Альфа смотрел на спокойное лицо Луи, ища в нем ответы на тот вопрос, зная его, боясь ответа, который пришел сразу же, однако озвучить его он не мог, не желал обнажить свою душу перед этим, казалось, наплевавшим на него Омегой.

– К тому же, зачем Вы мне? Когда в окружении моем достаточно достойных Альф, готовых положить к моим ногам свою жизнь, сердце и душу, – Луи, не чувствуя более хватки, вернулся к станку, смотря теперь на мужчину через зеркало, что когда-то оказалось разбитым. – Скажите мне, и тогда, только может быть, я отвечу Вам, что если Вы предложите мне выйти за Вас, то я подумаю.

– Вы невыносимы, – сквозь зубы сказал Гарри, когда за спиной его раскрылись двери, ведущие в сад, под силой ветра, что всколыхнул тюль и своим порывом внес не только запах умирающих цветов и дождя, но и сами опавшие лепестки и крупные капли, шум стихии и сверкание молнии. – Вы… Ваши доводы глупы и безрассудны, у нас есть общий ребенок и интересы, мы могли бы…
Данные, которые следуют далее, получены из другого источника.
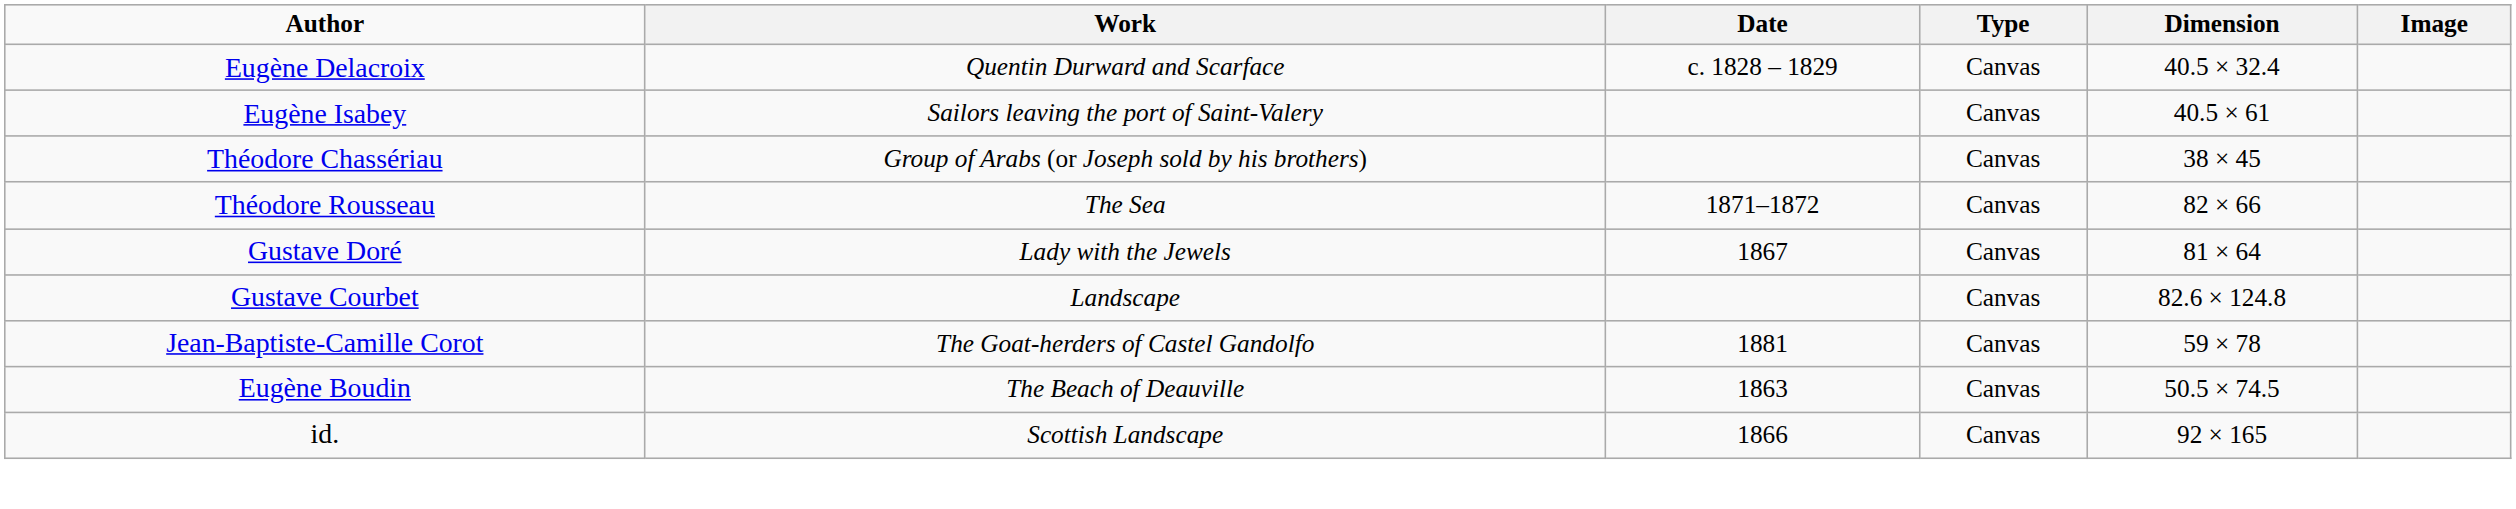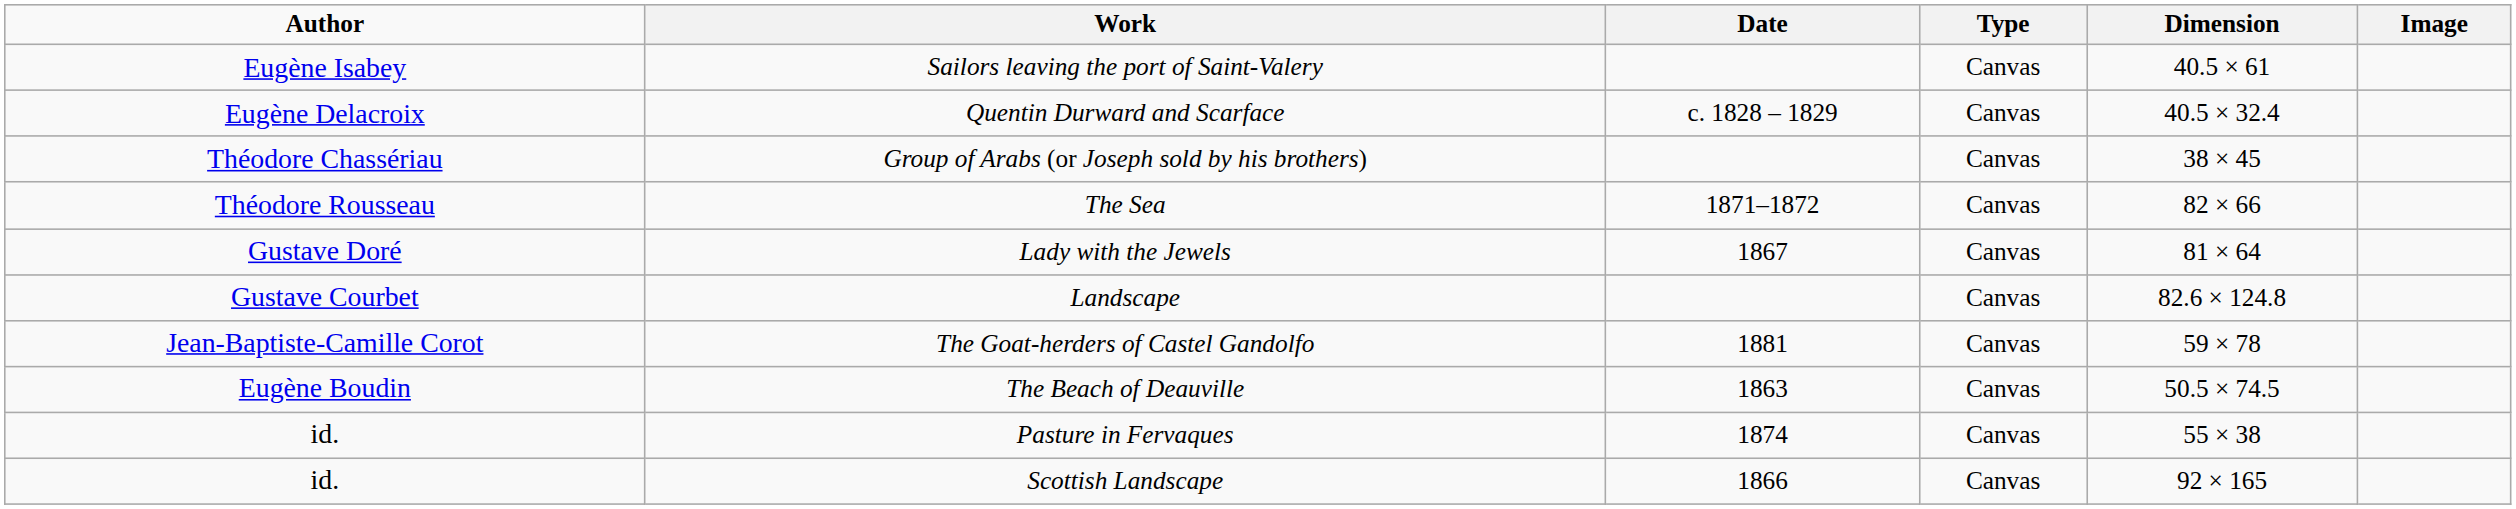rows swapped: Quentin Durward and Scarface <-> Sailors leaving the port of Saint-Valery
+ row: id. | Pasture in Fervaques | 1874 | Canvas | 55 × 38
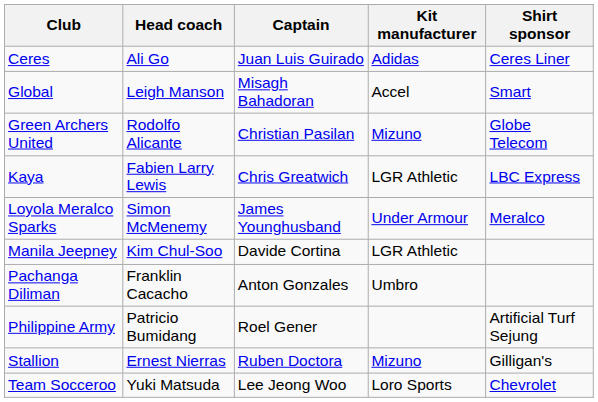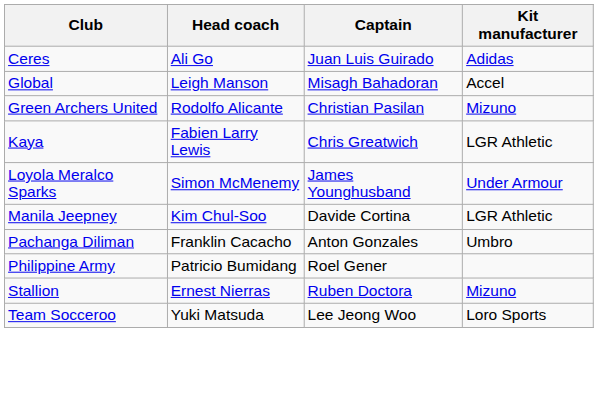- column: Shirt sponsor | Ceres Liner | Smart | Globe Telecom | LBC Express | Meralco | Artificial Turf Sejung | Gilligan's | Chevrolet
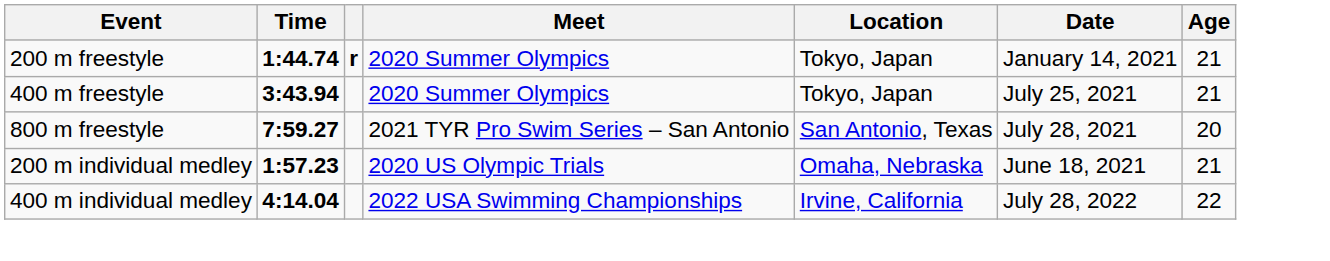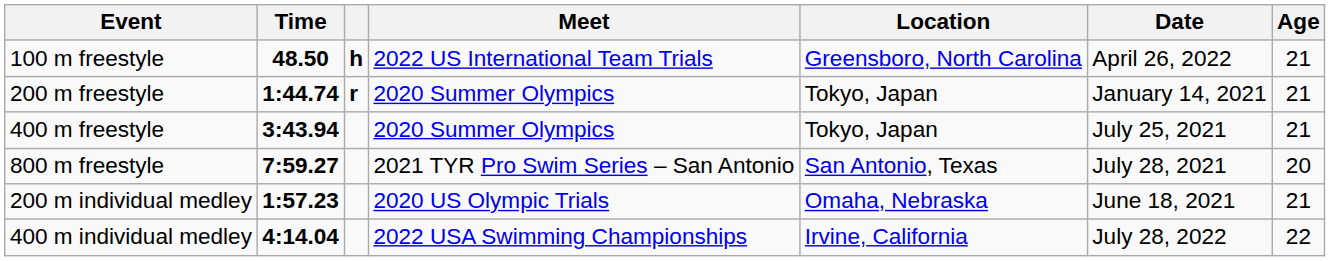+ row: 100 m freestyle | 48.50 | h | 2022 US International Team Trials | Greensboro, North Carolina | April 26, 2022 | 21
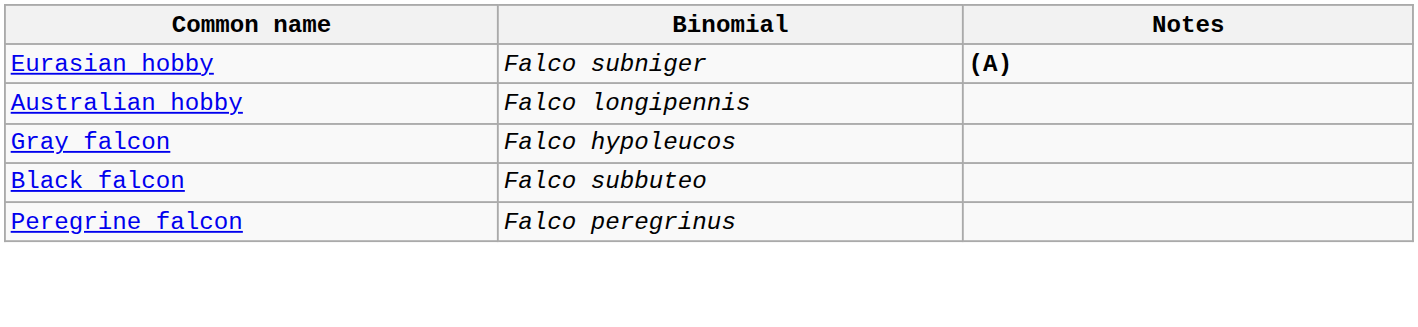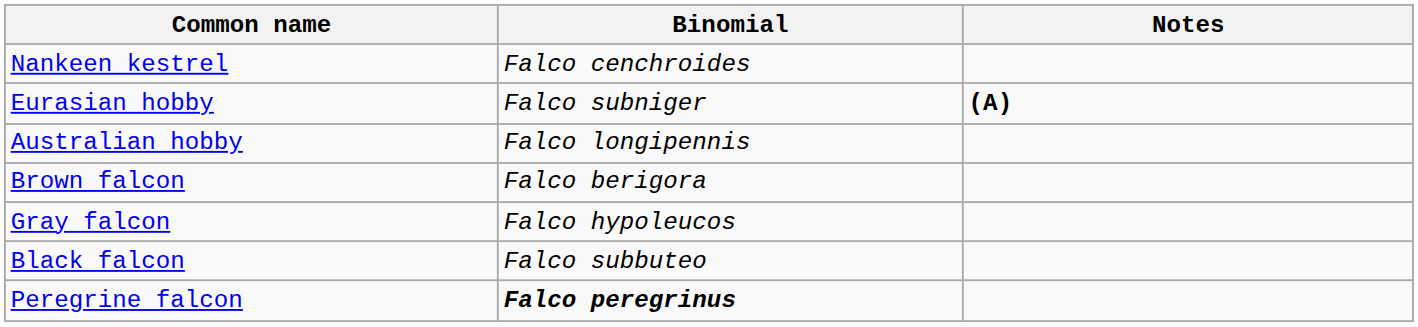+ row: Nankeen kestrel | Falco cenchroides
+ row: Brown falcon | Falco berigora
Peregrine falcon | Binomial: normal -> bold
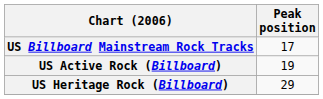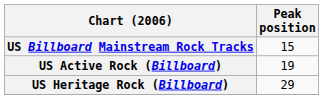US Billboard Mainstream Rock Tracks | Peak position: 17 -> 15
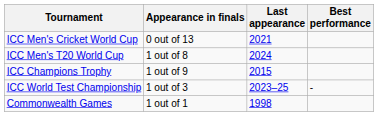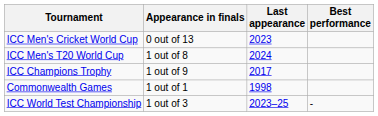ICC Men's Cricket World Cup | Last appearance: 2021 -> 2023
ICC Champions Trophy | Last appearance: 2015 -> 2017
rows swapped: ICC World Test Championship <-> Commonwealth Games
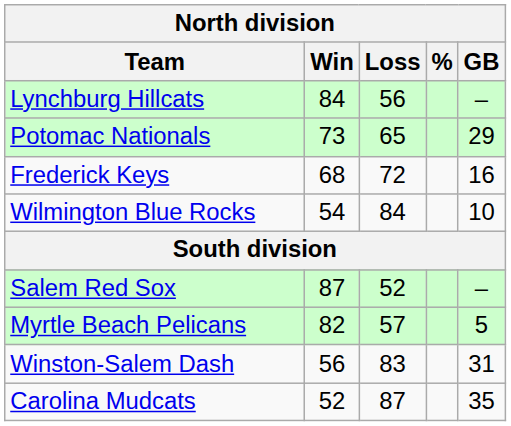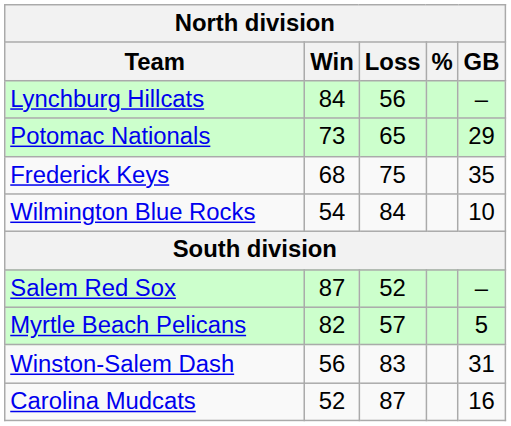Frederick Keys | Loss: 72 -> 75
Frederick Keys | GB: 16 -> 35
Carolina Mudcats | GB: 35 -> 16
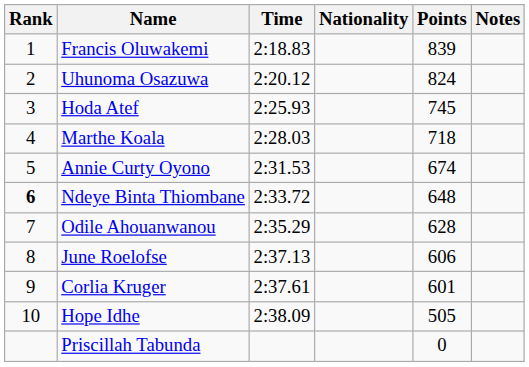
– Ох, все не то, – обреченно простонал Луи, останавливая нескладный поток слов движением руки. – Нет, Гарри. Не обманывайте ни себя, ни меня, оставьте! Освободитесь! Прекратите витать в этих романтических мечтах о том, что когда-то я стану соглашаться с каждым Вашим словом и действием, – его голос повышался с каждым словом из-за раздавшегося грома и набравшей силу мелодии. Он не реагировал на движение Альфы, который нервно поправлял волосы и шел к нему, ударял кулаком по зеркалу, разбивая его, оставляя свою кровь.

Мужчина с силой развернул к себе Омегу, прожигая полным злости взглядом, будто желая уничтожить. Он молчал, не говоря то, что знал Луи, что ждал от него услышать, желая окончательно подчинить себе.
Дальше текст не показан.